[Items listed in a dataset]
-*-*-
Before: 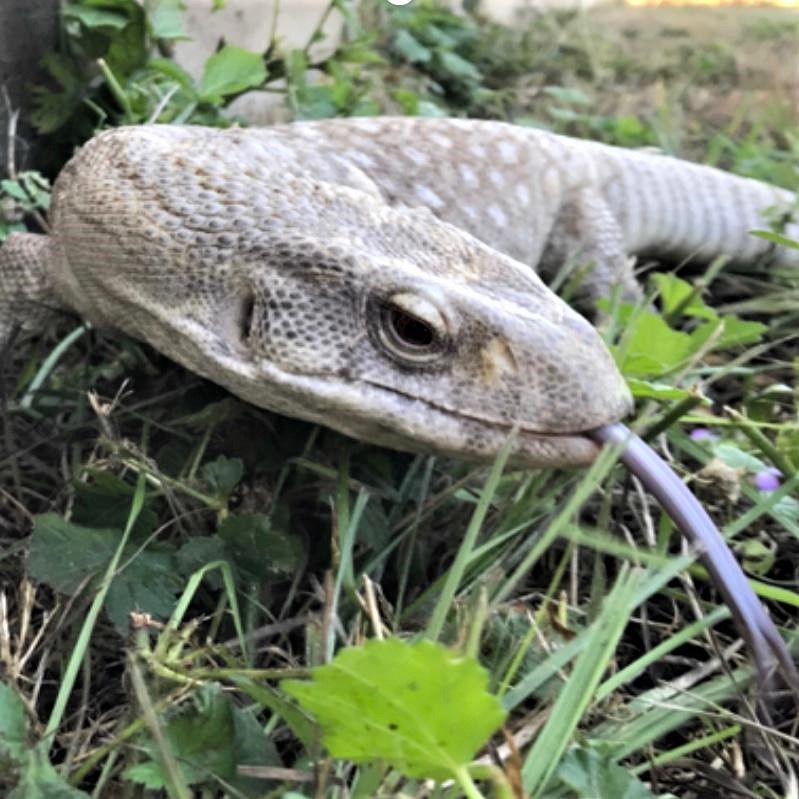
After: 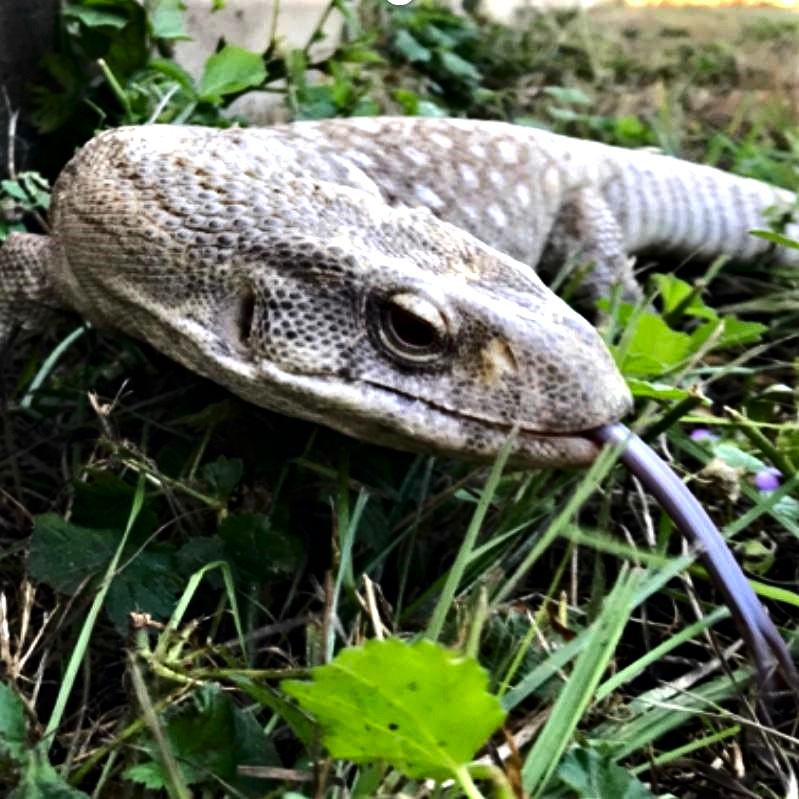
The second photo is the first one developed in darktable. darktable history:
contrast brightness saturation: contrast 0.1, brightness -0.26, saturation 0.14
tone equalizer: -8 EV -0.417 EV, -7 EV -0.389 EV, -6 EV -0.333 EV, -5 EV -0.222 EV, -3 EV 0.222 EV, -2 EV 0.333 EV, -1 EV 0.389 EV, +0 EV 0.417 EV, edges refinement/feathering 500, mask exposure compensation -1.57 EV, preserve details no
haze removal: compatibility mode true, adaptive false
-*-*-
Print every line of the material above word for word, omitting the pictures.

Before: 
After: 
The second photo is the first one developed in darktable. darktable history:
contrast brightness saturation: contrast 0.1, brightness -0.26, saturation 0.14
tone equalizer: -8 EV -0.417 EV, -7 EV -0.389 EV, -6 EV -0.333 EV, -5 EV -0.222 EV, -3 EV 0.222 EV, -2 EV 0.333 EV, -1 EV 0.389 EV, +0 EV 0.417 EV, edges refinement/feathering 500, mask exposure compensation -1.57 EV, preserve details no
haze removal: compatibility mode true, adaptive false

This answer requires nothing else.